CIUDAD DE MÉXICO (El Universal).— El llamado Plan B en materia electoral, presentado por la presidenta Sheinbaum tras el rechazo de su iniciativa original, podría abrir la puerta a la promoción personalizada desde el poder, advierten especialistas en derecho y ciencias políticas.
A una semana del revés legislativo, tres expertos coincidieron en que la nueva propuesta plantea riesgos para la equidad democrática y rompe con la tradición de consensos que caracterizó a reformas anteriores.
La reforma inicial, rechazada el 11 de marzo pasado por no alcanzar mayoría calificada en el Congreso, proponía reducir el número de senadores, recortar el financiamiento electoral y replantear la representación proporcional.
La falta de respaldo del Partido del Trabajo (PT) y del Partido Verde Ecologista de México (PVEM) resultó decisiva para su fracaso.
Sobre ese primer intento, Tito Garza Onofre lo calificó como una “reforma que planteaba reconfiguraciones muy fuertes al actual sistema electoral” y terminó siendo un “fracaso político”.
A su vez, Javier Martín Reyes explicó que los partidos “bisagra”, o aliados, no la apoyaron debido a que dependen de la representación proporcional, la cual se veía afectada sin recibir beneficios a cambio.
En contraste, el Plan B fue descrito como una versión menos radical, aunque no exenta de riesgos. Incluye cambios en la revocación de mandato, reducción de presupuestos en congresos locales, disminución de regidurías y ajustes salariales.
En ruta a una catástrofe
Sin embargo, para Garza Onofre, estas modificaciones representan “un terreno fértil para que la próxima elección de 2027 termine siendo una catástrofe”.
El punto central de preocupación es la transformación de la revocación de mandato. Los especialistas señalaron que este mecanismo, concebido como herramienta de control ciudadano podría convertirse en instrumento de propaganda.

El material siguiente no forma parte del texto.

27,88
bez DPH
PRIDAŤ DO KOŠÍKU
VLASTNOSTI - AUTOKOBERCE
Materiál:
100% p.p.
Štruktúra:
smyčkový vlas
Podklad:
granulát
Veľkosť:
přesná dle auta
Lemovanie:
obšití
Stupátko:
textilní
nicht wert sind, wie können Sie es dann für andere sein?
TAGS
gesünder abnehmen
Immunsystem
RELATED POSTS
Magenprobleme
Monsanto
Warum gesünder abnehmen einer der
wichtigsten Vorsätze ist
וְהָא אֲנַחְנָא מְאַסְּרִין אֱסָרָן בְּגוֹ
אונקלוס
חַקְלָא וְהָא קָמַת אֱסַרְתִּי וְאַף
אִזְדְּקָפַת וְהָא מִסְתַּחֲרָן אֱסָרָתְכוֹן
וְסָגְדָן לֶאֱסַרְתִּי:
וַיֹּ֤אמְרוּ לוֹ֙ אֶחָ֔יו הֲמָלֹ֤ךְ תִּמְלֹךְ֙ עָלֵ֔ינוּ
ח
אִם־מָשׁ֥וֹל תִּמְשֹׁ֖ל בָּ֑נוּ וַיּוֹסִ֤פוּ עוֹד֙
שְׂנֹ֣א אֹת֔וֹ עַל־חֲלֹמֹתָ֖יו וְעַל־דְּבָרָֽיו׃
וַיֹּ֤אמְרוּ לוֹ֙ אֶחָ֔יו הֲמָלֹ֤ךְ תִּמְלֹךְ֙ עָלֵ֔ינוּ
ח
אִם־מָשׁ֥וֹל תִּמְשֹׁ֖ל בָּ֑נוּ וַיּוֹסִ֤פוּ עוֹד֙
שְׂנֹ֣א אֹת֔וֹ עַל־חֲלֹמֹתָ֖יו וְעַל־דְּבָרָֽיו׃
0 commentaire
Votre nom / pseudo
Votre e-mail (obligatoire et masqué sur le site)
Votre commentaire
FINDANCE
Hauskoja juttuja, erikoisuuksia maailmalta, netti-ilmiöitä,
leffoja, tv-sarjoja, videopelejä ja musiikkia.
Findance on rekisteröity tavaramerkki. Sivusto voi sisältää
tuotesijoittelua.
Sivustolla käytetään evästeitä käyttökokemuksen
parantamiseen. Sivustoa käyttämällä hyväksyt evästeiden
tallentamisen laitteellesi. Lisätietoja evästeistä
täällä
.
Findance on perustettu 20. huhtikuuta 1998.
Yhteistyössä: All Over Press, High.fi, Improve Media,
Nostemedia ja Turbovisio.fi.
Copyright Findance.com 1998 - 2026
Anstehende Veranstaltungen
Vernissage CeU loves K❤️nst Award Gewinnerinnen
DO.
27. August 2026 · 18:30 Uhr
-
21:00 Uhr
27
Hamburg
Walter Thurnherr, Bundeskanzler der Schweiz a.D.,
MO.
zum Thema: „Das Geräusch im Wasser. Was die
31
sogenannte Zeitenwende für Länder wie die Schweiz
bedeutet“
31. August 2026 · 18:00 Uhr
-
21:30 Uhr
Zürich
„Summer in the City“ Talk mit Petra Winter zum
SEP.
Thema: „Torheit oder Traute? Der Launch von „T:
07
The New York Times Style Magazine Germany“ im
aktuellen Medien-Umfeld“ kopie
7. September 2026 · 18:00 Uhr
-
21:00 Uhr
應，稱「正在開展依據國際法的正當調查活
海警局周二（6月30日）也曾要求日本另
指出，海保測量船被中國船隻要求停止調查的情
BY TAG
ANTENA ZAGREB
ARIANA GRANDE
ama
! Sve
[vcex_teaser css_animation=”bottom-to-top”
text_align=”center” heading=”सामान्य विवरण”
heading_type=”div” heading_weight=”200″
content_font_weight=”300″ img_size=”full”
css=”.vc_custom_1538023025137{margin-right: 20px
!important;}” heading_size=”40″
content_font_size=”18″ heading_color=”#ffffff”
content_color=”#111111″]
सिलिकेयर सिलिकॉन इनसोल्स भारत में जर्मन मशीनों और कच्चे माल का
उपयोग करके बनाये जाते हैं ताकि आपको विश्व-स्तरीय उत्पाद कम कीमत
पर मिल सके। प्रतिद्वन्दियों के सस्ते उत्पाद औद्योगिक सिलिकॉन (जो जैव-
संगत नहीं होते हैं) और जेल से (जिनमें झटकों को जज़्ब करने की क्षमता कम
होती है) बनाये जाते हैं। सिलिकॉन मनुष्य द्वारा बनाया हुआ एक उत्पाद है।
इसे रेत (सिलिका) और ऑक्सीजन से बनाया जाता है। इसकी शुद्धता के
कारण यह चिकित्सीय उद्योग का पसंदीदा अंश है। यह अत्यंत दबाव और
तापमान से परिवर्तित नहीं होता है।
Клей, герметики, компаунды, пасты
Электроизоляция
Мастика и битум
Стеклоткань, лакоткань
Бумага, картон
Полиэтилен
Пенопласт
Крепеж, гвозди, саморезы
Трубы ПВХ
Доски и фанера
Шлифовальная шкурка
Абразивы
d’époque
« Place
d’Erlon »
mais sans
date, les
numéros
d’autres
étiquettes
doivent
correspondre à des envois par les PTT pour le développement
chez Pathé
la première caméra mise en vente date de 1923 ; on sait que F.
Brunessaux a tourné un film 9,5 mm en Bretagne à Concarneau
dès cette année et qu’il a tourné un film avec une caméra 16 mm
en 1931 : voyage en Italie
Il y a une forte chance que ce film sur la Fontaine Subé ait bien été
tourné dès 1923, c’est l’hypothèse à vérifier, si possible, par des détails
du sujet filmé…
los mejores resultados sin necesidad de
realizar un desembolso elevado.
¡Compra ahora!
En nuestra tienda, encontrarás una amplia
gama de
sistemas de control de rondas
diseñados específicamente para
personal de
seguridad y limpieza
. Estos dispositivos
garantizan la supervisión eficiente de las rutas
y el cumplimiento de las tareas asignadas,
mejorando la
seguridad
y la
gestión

La propuesta plantea empatar la consulta con elecciones intermedias y permitir a la titular del Ejecutivo participar activamente en su promoción.
En ese sentido, José Woldenberg advirtió que “hoy el plan b se está convirtiendo en un ritual para potenciar las posibilidades de hacer publicidad electoral de parte de la Presidenta”.
La medida, coincidieron, alteraría las condiciones de competencia al permitir promoción desde el cargo sin las restricciones habituales.
Martín Reyes profundizó en la crítica al señalar que “es una reforma para darle un privilegio constitucional única y exclusivamente a ella”, al permitirle permanecer en funciones y utilizar recursos públicos en la contienda. Bajo este esquema, la revocación de mandato podría convertirse en un “paréntesis” que facilite una campaña anticipada, con efectos directos en la equidad electoral.
Finalmente, los especialistas alertaron sobre el contexto institucional en el que surge la propuesta.
Señalaron deficiencias en el sistema electoral, cuestionamientos al Tribunal Electoral y riesgos derivados de la combinación entre reforma, elección de juzgadores y revocación de mandato, lo que podría derivar en un proceso complejo en 2027.
Aunque el Plan B es menos drástico, los expertos coincidieron en que mantiene elementos regresivos que amenazan la democracia.
Falta de consensos
Los especialistas subrayaron que el rumbo de la reforma, ahora llamada plan b, rompe con la lógica histórica de acuerdos entre fuerzas políticas, como ocurrió en los cambios de 1994, 1996, 2007 y 2014, los cuales se construyeron a partir de consensos amplios y demandas de la oposición.